# Job item
Could you rename "CATEGORIES" to "SECTIONS" in the part of the material that opens with the line containing "RMATION DESK" and closes with the line containing "PPING & DELIVERY", then return only those lines with everything else unchanged?

━━━ Supplied material

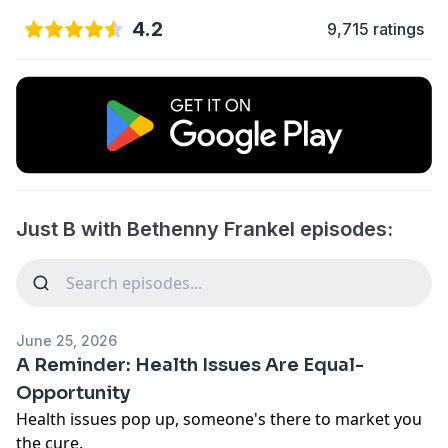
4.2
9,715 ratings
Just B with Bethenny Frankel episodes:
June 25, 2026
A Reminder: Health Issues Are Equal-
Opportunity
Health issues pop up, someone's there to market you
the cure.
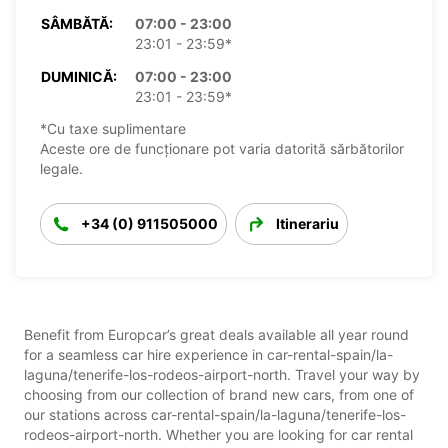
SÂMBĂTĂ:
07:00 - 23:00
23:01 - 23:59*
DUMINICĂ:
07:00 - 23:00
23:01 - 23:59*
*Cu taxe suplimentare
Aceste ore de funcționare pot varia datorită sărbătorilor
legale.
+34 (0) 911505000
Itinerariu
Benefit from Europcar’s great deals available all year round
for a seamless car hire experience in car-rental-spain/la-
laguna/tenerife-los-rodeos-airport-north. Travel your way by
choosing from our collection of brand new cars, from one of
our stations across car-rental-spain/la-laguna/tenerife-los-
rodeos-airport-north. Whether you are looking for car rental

━━━━━━
━━━ Supplied material

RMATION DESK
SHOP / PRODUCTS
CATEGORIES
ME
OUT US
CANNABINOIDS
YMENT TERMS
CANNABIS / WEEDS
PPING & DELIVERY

━━━━━━

# Exercise solution
RMATION DESK
SHOP / PRODUCTS
SECTIONS
ME
OUT US
CANNABINOIDS
YMENT TERMS
CANNABIS / WEEDS
PPING & DELIVERY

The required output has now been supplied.